Until Eve Ensler’s “The Vagina Monologues” made their debut in 1996, vagina was a word saved for feminist-literature discussions, doctor’s offices and self-help groups. Now, it’s bandied about on the radio, over dinner, during intermission – people are talking about vaginas. “The Vagina Monologues” are being performed at the Vilar Center this Feb. 25 and 26.

Ensler wrote the play, which is performed by three women atop bar stools. The stage is stark, the dress is black or white, the feet are barefoot. Based on her interviews with more than 200 women, Ensler created several monologues. Some are funny, some poignant, some downright sad. All connect to the crowd in a real way.

“The Vagina Monologues” were performed in Aspen last month, with Starla Benford, Kristen Lee Kelly and Shawn Colvin. The evening opened with a hearty greeting to all of the daring penises who were willing to sit through the 90-minute barrage of the “v” word. The women in the crowd, some dripping furs and diamonds, others sporting fleece and beanies, showed their support of the men with catcalls and clapping. Looking around at all of the estrogen-powered raucousness, I knew we were in for quite an evening. When you attend the monologues, you don’t just hear about vaginas; you’re asked to celebrate them.

“I’ll bet you’re worried,” sang Benford, with a sly look. “I was worried, too. I was worried about vaginas. I was worried about vaginas, and even more worried that we don’t think about them. There’s so much darkness and secrecy surrounding them, like the Bermuda triangle. Nobody ever reports back from there.”

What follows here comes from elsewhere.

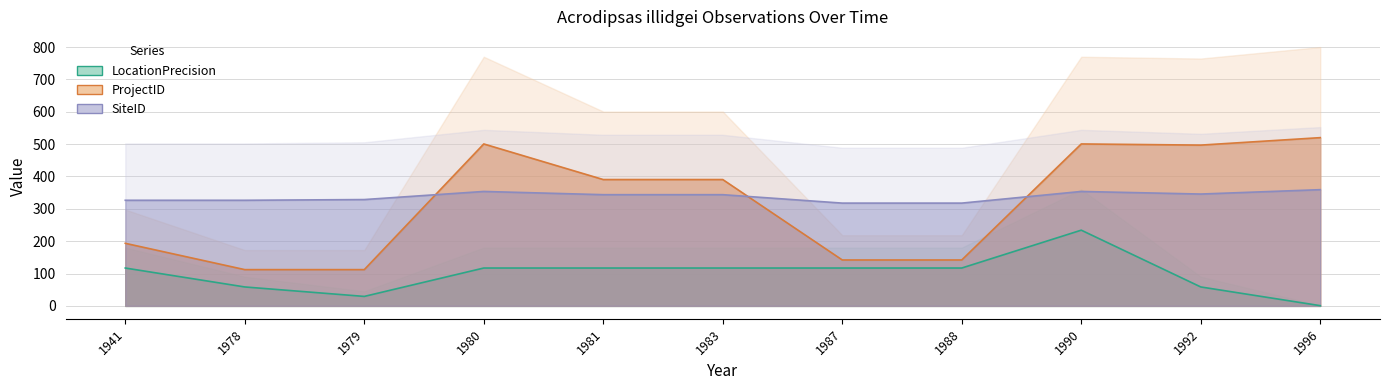

Which label corresponds to the largest value in the chart?

1996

As the three women went on to illustrate from their perches, vaginas are sources of unlimited power and unlimited pain. They’re vulnerable, hungry, hopeful, sensitive. They have names – lots of names, some of which are unprintable. They make some women moan and cry; some women don’t want to talk about down there. Why would you even ask?

The performance goes quickly, staged without an intermission. Some reviewers – male, as it happens –have disliked the fact they use the v word so much (128 times in one show, according to Newsweek). And it’s certainly a barrage of the word; but unlike some performances, the show doesn’t meander from topic to topic. The subject is announced and explored. There is no deviation – vaginas rule the show.

If the actresses weren’t so strong, the evening would fall flat. But they carry it, with strength and poise. Whether they’re portraying a dominatrix or an abused and terrified little girl, the women shine, beckoning the audience to travel the road with them. Vaginas – there’s so need to be worried. You have one or you don’t, but all can laugh and cry.

“The Vagina Monologues” will be performed at the Vilar Center in Beaver Creek Feb. 25 and 26 at 7:30 p.m. Tickets are on sale now.